Your task is to copy every line below that contains the word "size".

Study material →
════════
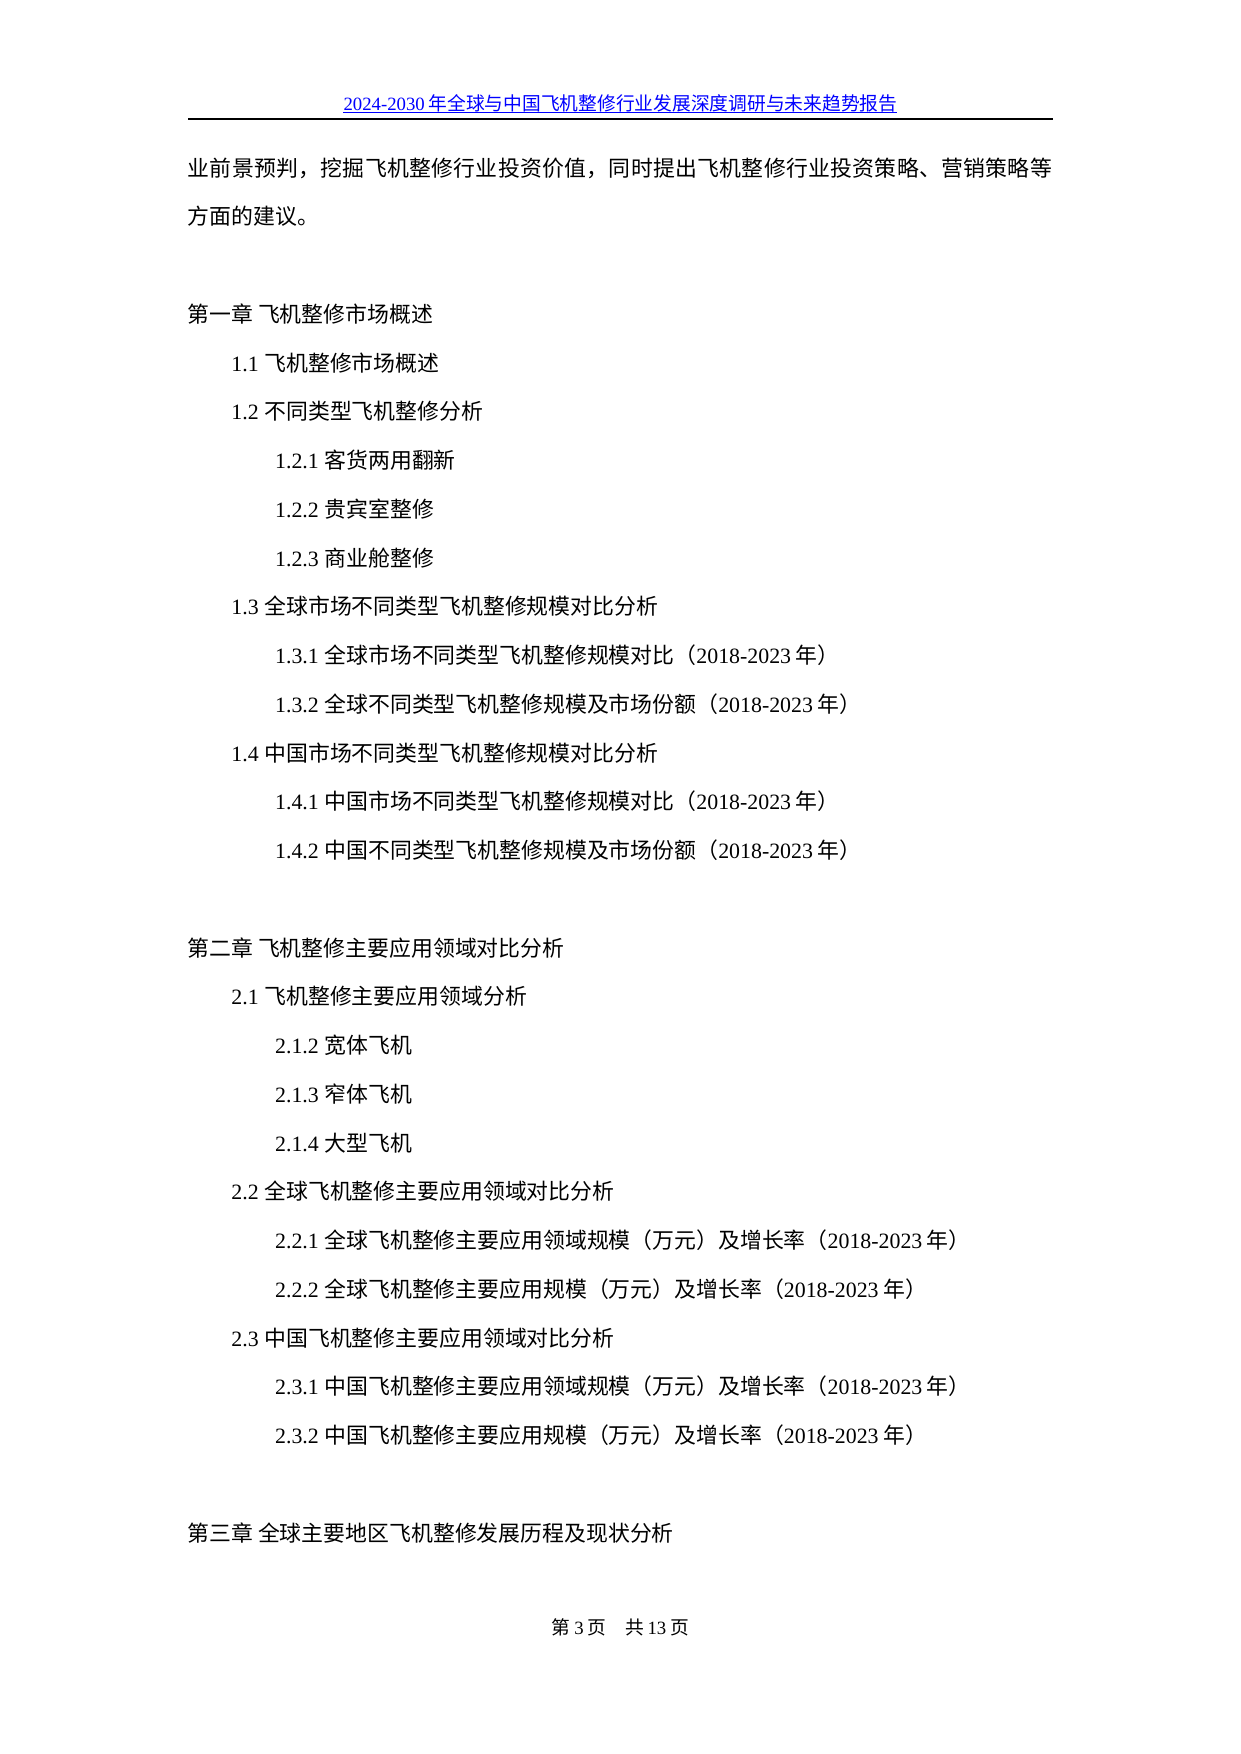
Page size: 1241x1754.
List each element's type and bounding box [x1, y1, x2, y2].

text [187, 150, 1053, 1548]
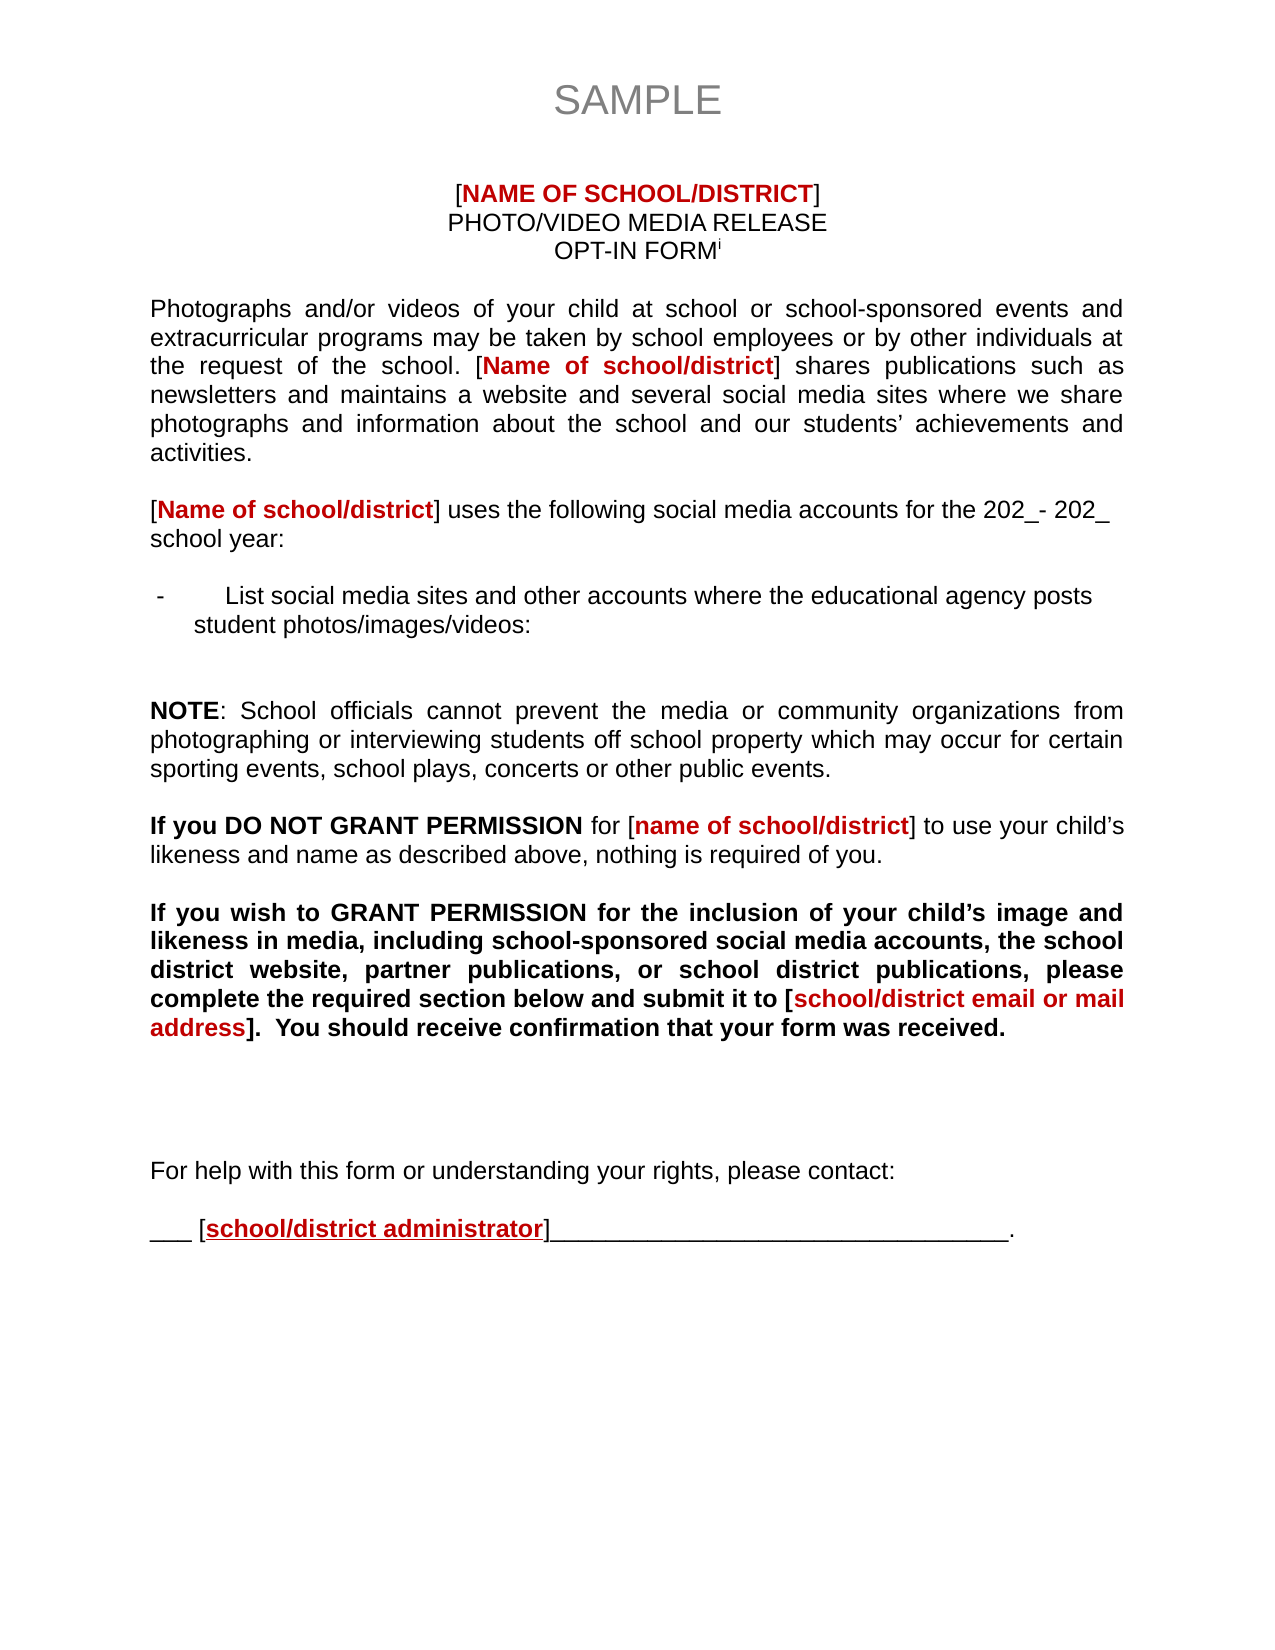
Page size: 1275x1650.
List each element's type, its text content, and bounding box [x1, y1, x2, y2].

text If you DO NOT GRANT PERMISSION for [name of school/district] to use your child’s likeness and name as described above, nothing is required of you. [150, 811, 1125, 869]
text For help with this form or understanding your rights, please contact: [150, 1156, 1125, 1185]
text Photographs and/or videos of your child at school or school-sponsored events and extracurricular programs may be taken by school employees or by other individuals at the request of the school. [Name of school/district] shares publications such as newsletters and maintains a website and several social media sites where we share photographs and information about the school and our students’ achievements and activities. [150, 294, 1125, 466]
list List social media sites and other accounts where the educational agency posts student photos/images/videos: [156, 581, 1125, 639]
text If you wish to GRANT PERMISSION for the inclusion of your child’s image and likeness in media, including school-sponsored social media accounts, the school district website, partner publications, or school district publications, please complete the required section below and submit it to [school/district email or mail address]. You should receive confirmation that your form was received. [150, 897, 1125, 1041]
text OPT-IN FORM [150, 236, 1125, 265]
text NOTE: School officials cannot prevent the media or community organizations from photographing or interviewing students off school property which may occur for certain sporting events, school plays, concerts or other public events. [150, 696, 1125, 782]
text [Name of school/district] uses the following social media accounts for the 202_- 202_ school year: [150, 495, 1125, 552]
text ___ [school/district administrator]_________________________________. [150, 1214, 1125, 1242]
text PHOTO/VIDEO MEDIA RELEASE [150, 207, 1125, 236]
text [NAME OF SCHOOL/DISTRICT] [150, 179, 1125, 207]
════════
Solution for this problem →
Page size: 1241x1754.
Page size: 1275x1650.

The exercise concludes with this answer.